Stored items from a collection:
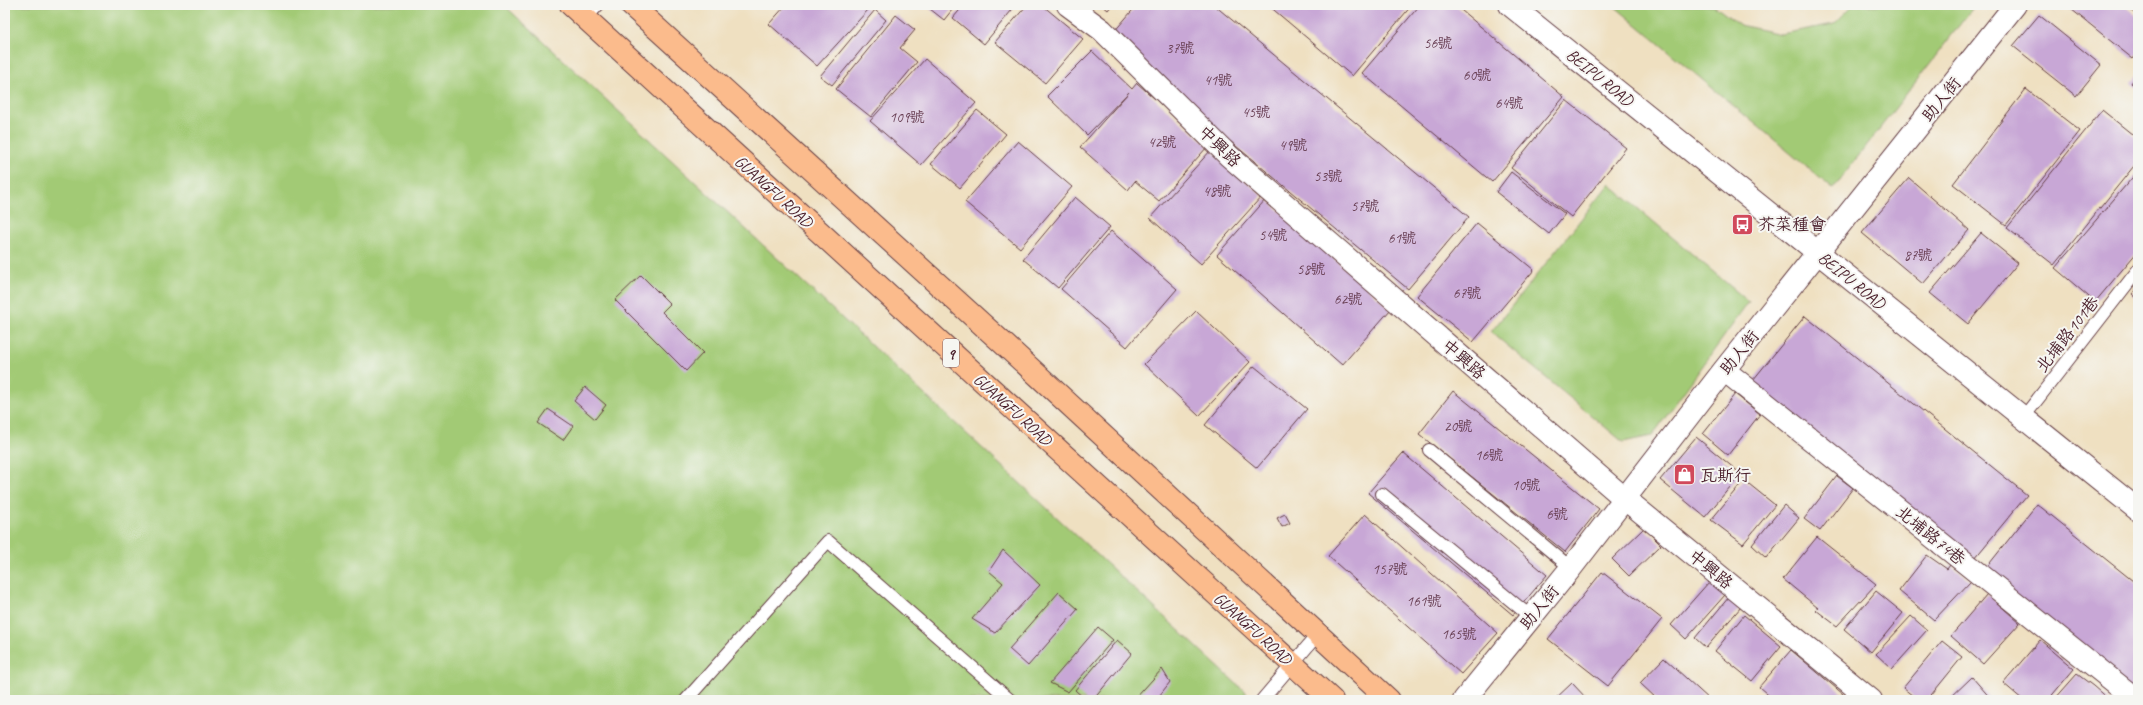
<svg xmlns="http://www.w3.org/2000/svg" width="2143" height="705" font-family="Caveat,'LXGW WenKai TC',sans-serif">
	<rect width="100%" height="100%" fill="#f6f6f2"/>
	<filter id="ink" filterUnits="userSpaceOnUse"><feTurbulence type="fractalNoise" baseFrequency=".025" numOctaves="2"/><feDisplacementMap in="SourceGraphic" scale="8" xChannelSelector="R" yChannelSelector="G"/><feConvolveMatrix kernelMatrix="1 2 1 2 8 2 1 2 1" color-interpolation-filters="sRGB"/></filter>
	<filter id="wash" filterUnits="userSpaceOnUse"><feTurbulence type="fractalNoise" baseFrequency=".012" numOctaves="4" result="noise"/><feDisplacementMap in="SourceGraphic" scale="16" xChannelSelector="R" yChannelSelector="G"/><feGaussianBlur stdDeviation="0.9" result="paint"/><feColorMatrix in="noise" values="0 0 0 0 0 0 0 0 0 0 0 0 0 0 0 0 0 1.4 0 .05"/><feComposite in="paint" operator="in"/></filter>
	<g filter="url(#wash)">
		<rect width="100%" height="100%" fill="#efe0c1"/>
		<path fill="#a2ca75" stroke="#767450" d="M5,5H504L1254,700H5Z
			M1613,5H1713L1740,25L1781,34L1834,24L1853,5H1975L1833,189Z
			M1609,184L1749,302L1652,436L1623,442L1491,332Z"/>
		<g id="blocks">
			<path fill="#c8a7d6" d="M786,5H863L868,10L817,66L769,24Z
				M925,5H956L944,20Z
				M964,5H1016L984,44L953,18Z
				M1027,5H1042L1083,39L1045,83L995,42Z
				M1102,5H1112L1108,10Z
				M1137,5H1214L1469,217L1408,289L1183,102L1113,33Z
				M1268,5H1412L1352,76Z
				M1420,5H1455L1564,97L1492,182L1362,73Z
				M2066,5H2124L2138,16V53L2133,59Z
				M875,10L886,20L832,85L820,76Z
				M896,15L915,30L900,48L917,62L871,117L836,89Z
				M2039,15L2101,65L2076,96L2013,46Z
				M1092,51L1132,89L1137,83L1208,146L1159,201L1135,181L1128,190L1080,147L1129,92L1087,135L1047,96Z
				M925,59L976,103L921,165L870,121Z
				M2138,74V89L2131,83Z
				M2026,89L2080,131L2006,225L1953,184Z
				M1566,100L1626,148L1571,217L1511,168Z
				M977,110L1006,134L960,188L931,164Z
				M2102,110L2138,139V161L2054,265L2007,228Z
				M1018,141L1072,187L1020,248L965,202Z
				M1211,150L1262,196L1201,264L1150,218Z
				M2138,171V251L2095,302L2055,268Z
				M1511,172L1565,214L1549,234L1496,192Z
				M1909,178L1969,230L1923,284L1862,233Z
				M1075,197L1110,227L1058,288L1023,259Z
				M1266,199L1391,309L1342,365L1217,255Z
				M1477,223L1534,270L1473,342L1417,296Z
				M1111,231L1177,289L1127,347L1061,289Z
				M1981,233L2018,263L1968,324L1930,293Z
				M641,275L670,304L662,312L703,353L686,371L615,300Z
				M2138,287V299L2132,294Z
				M1196,311L1250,362L1199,416L1144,364Z
				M1805,316L2027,495L1970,564L1749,385Z
				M1254,366L1307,409L1257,468L1205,425Z
				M585,387L606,405L595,419L574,401Z
				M1453,391L1599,509L1565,552L1419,434Z
				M1735,394L1760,414L1728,455L1703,434Z
				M548,409L573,426L563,440L538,423Z
				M1696,437L1741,474L1705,517L1660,480Z
				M1403,453L1547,575L1513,615L1368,493Z
				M1837,476L1853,488L1820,531L1804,519Z
				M1744,480L1775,505L1743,544L1711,520Z
				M2037,504L2138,585V700L1982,573Z
				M1784,505L1799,518L1766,558L1752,545Z
				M1285,514L1290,523L1282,527L1277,518Z
				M1365,514L1498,633L1461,674L1328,556Z
				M1644,528L1661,545L1629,576L1612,559Z
				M1817,537L1876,584L1837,626L1816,610L1818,608L1783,579Z
				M1003,550L1040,585L995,633L972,619L1003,583L989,571Z
				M1927,555L1947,569L1950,565L1971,581L1934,620L1899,591Z
				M1602,572L1662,619L1608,686L1548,639Z
				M1709,582L1725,595L1686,639L1671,625Z
				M1876,591L1903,613L1871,652L1844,629Z
				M1059,592L1078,609L1028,666L1009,649Z
				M1987,594L2020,623L1983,664L1951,636Z
				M1729,597L1741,607L1706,648L1695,638Z
				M1744,615L1781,646L1752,681L1715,651Z
				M1911,616L1927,630L1892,669L1876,654Z
				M1098,627L1113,640L1068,692L1050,683Z
				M1117,640L1132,653L1093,700H1086L1075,690Z
				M2040,640L2074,669L2048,700H2023L2003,683Z
				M1942,641L1962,657L1927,700H1918L1903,688Z
				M1791,650L1850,700H1774L1759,687Z
				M1664,658L1710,700H1658L1640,683Z
				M1162,669L1170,682L1156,700H1134Z
				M2077,674L2093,686L2109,700H2054Z
				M1972,677L1992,700H1948Z
				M1572,683L1588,700H1554Z"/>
		</g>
	</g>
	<g filter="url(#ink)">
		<use href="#blocks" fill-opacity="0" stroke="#633c42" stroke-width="1"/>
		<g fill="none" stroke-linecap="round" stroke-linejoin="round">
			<defs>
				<path id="lane" d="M586,18L598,5
					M2023,418L2138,270
					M1429,450L1571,568
					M1382,494L1531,617
					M686,700L828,541L1010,700
					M1262,700L1318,634"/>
				<path id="street" d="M1068,5L1102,30L1229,156L1624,498L1871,700
					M1510,5L2138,510
					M1724,370L2137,700
					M1464,700L1571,568L1724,370L2015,5"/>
				<path id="primary" d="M571,5L1332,700
					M631,5L1006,346L1389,700"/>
			</defs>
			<use href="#lane" stroke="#633c42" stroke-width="14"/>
			<use href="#street" stroke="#633c42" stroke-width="24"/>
			<use href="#primary" stroke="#633c42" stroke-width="24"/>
			<use href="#lane" stroke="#fff" stroke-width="12"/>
			<use href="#street" stroke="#fff" stroke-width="22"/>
			<use href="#primary" stroke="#fbbb8c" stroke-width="22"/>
		</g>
	</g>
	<defs>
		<symbol id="bus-square" viewBox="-11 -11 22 22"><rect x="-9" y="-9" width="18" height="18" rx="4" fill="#d1495b" stroke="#f6f6f2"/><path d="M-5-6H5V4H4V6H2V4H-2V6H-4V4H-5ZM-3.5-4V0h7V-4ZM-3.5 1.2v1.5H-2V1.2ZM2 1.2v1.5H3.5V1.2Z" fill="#fff"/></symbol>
		<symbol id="shop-square" viewBox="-11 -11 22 22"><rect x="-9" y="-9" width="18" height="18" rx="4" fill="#d1495b" stroke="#f6f6f2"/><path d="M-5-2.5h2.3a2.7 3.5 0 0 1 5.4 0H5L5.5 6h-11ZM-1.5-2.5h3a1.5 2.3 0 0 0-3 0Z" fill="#fff"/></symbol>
	</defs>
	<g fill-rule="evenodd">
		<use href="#bus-square" x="1730" y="212" width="25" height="25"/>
		<use href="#shop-square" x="1672" y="462" width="25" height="25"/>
	</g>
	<g text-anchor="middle" stroke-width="4" stroke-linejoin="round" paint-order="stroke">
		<g font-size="15" fill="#6a4156">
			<text x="1438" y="48">56號</text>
			<text x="1180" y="53">37號</text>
			<text x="1477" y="80">60號</text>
			<text x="1218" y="85">41號</text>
			<text x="1509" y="108">64號</text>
			<text x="1256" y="117">45號</text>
			<text x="907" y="122">109號</text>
			<text x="1162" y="147">42號</text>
			<text x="1293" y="150">49號</text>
			<text x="1328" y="181">53號</text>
			<text x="1217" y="196">48號</text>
			<text x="1365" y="211">57號</text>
			<text x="1273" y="240">54號</text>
			<text x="1402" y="243">61號</text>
			<text x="1918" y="260">87號</text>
			<text x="1311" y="274">58號</text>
			<text x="1467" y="298">67號</text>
			<text x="1348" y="304">62號</text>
			<text x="1458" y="431">20號</text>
			<text x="1489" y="460">16號</text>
			<text x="1526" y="490">10號</text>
			<text x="1557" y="519">6號</text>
			<text x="1390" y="574">157號</text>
			<text x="1424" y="606">161號</text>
			<text x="1459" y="639">165號</text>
		</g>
		<rect fill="#f6f6f2" stroke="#7e6067" stroke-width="1" x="943" y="339" width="16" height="28" rx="3"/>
		<g font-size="16" font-weight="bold" fill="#4a1f2b">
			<text x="951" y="359">9</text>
		</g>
		<g font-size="17" fill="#4a1f2b" stroke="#f6f6f2">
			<text transform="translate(1600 77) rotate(39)" y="6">BEIPU ROAD</text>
			<text transform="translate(1941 99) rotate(-51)" y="6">助人街</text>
			<text transform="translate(1220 146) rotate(44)" y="6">中興路</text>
			<text transform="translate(774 191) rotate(42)" y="6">GUANGFU ROAD</text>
			<text transform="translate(1852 280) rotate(39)" y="6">BEIPU ROAD</text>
			<text transform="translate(2067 334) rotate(-52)" y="6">北埔路101巷</text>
			<text transform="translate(1739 352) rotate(-51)" y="6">助人街</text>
			<text transform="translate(1464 359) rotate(41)" y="6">中興路</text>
			<text transform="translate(1013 409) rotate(42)" y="6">GUANGFU ROAD</text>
			<text transform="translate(1931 535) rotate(39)" y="6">北埔路74巷</text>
			<text transform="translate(1711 569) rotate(39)" y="6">中興路</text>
			<text transform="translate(1539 607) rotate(-51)" y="6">助人街</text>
			<text transform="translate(1253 628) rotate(42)" y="6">GUANGFU ROAD</text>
		</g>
		<g font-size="17" fill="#4a1f2b" stroke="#f6f6f2" text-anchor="start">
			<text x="1758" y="230">芥菜種會</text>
			<text x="1700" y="481">瓦斯行</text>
		</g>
	</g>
	<rect width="2143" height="705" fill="none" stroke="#f6f6f2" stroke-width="20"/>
</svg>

* [About this task]:
Copy each line of the data that includes the word "linejoin".

* [Exercise response]:
		<g fill="none" stroke-linecap="round" stroke-linejoin="round">
	<g text-anchor="middle" stroke-width="4" stroke-linejoin="round" paint-order="stroke">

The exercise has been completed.